Extract the listing in its entirety, keeping each line identical to the original.
* Begin *
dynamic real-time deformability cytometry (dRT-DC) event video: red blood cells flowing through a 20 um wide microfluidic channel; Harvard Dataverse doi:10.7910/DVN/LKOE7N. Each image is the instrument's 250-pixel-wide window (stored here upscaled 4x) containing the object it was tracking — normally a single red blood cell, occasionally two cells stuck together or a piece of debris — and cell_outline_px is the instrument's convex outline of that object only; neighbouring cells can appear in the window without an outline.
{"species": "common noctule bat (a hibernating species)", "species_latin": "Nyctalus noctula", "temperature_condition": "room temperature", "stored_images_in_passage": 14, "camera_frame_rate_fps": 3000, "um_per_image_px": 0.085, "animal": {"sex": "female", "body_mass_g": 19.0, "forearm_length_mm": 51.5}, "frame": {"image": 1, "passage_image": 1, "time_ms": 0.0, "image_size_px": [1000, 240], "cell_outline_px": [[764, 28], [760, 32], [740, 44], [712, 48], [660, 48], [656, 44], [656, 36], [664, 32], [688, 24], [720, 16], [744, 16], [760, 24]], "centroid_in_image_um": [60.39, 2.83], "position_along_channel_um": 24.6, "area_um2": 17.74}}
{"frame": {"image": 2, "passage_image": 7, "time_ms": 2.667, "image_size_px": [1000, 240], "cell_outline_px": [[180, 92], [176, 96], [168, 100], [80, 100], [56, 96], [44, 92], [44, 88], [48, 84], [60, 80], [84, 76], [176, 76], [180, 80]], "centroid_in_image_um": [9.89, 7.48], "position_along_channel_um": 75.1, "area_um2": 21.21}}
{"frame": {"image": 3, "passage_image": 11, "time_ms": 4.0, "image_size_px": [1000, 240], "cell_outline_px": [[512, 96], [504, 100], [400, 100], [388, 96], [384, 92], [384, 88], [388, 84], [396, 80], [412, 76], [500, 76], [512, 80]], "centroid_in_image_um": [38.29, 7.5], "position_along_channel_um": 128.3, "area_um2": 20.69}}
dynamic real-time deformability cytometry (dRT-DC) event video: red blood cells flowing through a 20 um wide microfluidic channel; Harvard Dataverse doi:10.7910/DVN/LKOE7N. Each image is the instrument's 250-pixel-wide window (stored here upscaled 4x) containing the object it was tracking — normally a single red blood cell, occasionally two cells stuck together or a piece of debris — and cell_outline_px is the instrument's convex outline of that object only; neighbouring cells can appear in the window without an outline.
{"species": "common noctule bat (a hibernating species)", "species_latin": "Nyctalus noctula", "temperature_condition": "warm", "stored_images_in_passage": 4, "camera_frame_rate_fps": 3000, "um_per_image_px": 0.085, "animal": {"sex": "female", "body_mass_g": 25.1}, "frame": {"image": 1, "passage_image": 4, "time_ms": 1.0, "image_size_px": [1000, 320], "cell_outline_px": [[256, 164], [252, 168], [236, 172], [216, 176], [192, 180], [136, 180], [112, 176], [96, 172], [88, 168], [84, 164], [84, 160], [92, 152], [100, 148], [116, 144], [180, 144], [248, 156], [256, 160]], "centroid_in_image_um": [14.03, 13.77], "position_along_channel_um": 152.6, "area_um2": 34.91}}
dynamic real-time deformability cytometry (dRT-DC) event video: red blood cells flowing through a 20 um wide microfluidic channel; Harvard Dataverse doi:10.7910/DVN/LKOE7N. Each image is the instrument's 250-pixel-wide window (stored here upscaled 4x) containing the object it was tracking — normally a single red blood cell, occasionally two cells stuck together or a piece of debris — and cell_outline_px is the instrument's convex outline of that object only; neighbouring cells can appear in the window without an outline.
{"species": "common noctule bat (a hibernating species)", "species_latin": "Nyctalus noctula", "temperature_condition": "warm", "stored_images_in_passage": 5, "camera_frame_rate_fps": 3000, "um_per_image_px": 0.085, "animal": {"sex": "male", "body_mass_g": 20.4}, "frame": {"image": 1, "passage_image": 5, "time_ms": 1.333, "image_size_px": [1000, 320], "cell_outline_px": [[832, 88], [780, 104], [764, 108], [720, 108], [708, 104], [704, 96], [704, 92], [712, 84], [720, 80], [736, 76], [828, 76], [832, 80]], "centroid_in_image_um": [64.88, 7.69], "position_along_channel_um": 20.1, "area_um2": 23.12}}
* End *
▶ Problem solution
dynamic real-time deformability cytometry (dRT-DC) event video: red blood cells flowing through a 20 um wide microfluidic channel; Harvard Dataverse doi:10.7910/DVN/LKOE7N. Each image is the instrument's 250-pixel-wide window (stored here upscaled 4x) containing the object it was tracking — normally a single red blood cell, occasionally two cells stuck together or a piece of debris — and cell_outline_px is the instrument's convex outline of that object only; neighbouring cells can appear in the window without an outline.
{"species": "common noctule bat (a hibernating species)", "species_latin": "Nyctalus noctula", "temperature_condition": "room temperature", "stored_images_in_passage": 14, "camera_frame_rate_fps": 3000, "um_per_image_px": 0.085, "animal": {"sex": "female", "body_mass_g": 19.0, "forearm_length_mm": 51.5}, "frame": {"image": 1, "passage_image": 1, "time_ms": 0.0, "image_size_px": [1000, 240], "cell_outline_px": [[764, 28], [760, 32], [740, 44], [712, 48], [660, 48], [656, 44], [656, 36], [664, 32], [688, 24], [720, 16], [744, 16], [760, 24]], "centroid_in_image_um": [60.39, 2.83], "position_along_channel_um": 24.6, "area_um2": 17.74}}
{"frame": {"image": 2, "passage_image": 7, "time_ms": 2.667, "image_size_px": [1000, 240], "cell_outline_px": [[180, 92], [176, 96], [168, 100], [80, 100], [56, 96], [44, 92], [44, 88], [48, 84], [60, 80], [84, 76], [176, 76], [180, 80]], "centroid_in_image_um": [9.89, 7.48], "position_along_channel_um": 75.1, "area_um2": 21.21}}
{"frame": {"image": 3, "passage_image": 11, "time_ms": 4.0, "image_size_px": [1000, 240], "cell_outline_px": [[512, 96], [504, 100], [400, 100], [388, 96], [384, 92], [384, 88], [388, 84], [396, 80], [412, 76], [500, 76], [512, 80]], "centroid_in_image_um": [38.29, 7.5], "position_along_channel_um": 128.3, "area_um2": 20.69}}
dynamic real-time deformability cytometry (dRT-DC) event video: red blood cells flowing through a 20 um wide microfluidic channel; Harvard Dataverse doi:10.7910/DVN/LKOE7N. Each image is the instrument's 250-pixel-wide window (stored here upscaled 4x) containing the object it was tracking — normally a single red blood cell, occasionally two cells stuck together or a piece of debris — and cell_outline_px is the instrument's convex outline of that object only; neighbouring cells can appear in the window without an outline.
{"species": "common noctule bat (a hibernating species)", "species_latin": "Nyctalus noctula", "temperature_condition": "warm", "stored_images_in_passage": 4, "camera_frame_rate_fps": 3000, "um_per_image_px": 0.085, "animal": {"sex": "female", "body_mass_g": 25.1}, "frame": {"image": 1, "passage_image": 4, "time_ms": 1.0, "image_size_px": [1000, 320], "cell_outline_px": [[256, 164], [252, 168], [236, 172], [216, 176], [192, 180], [136, 180], [112, 176], [96, 172], [88, 168], [84, 164], [84, 160], [92, 152], [100, 148], [116, 144], [180, 144], [248, 156], [256, 160]], "centroid_in_image_um": [14.03, 13.77], "position_along_channel_um": 152.6, "area_um2": 34.91}}
dynamic real-time deformability cytometry (dRT-DC) event video: red blood cells flowing through a 20 um wide microfluidic channel; Harvard Dataverse doi:10.7910/DVN/LKOE7N. Each image is the instrument's 250-pixel-wide window (stored here upscaled 4x) containing the object it was tracking — normally a single red blood cell, occasionally two cells stuck together or a piece of debris — and cell_outline_px is the instrument's convex outline of that object only; neighbouring cells can appear in the window without an outline.
{"species": "common noctule bat (a hibernating species)", "species_latin": "Nyctalus noctula", "temperature_condition": "warm", "stored_images_in_passage": 5, "camera_frame_rate_fps": 3000, "um_per_image_px": 0.085, "animal": {"sex": "male", "body_mass_g": 20.4}, "frame": {"image": 1, "passage_image": 5, "time_ms": 1.333, "image_size_px": [1000, 320], "cell_outline_px": [[832, 88], [780, 104], [764, 108], [720, 108], [708, 104], [704, 96], [704, 92], [712, 84], [720, 80], [736, 76], [828, 76], [832, 80]], "centroid_in_image_um": [64.88, 7.69], "position_along_channel_um": 20.1, "area_um2": 23.12}}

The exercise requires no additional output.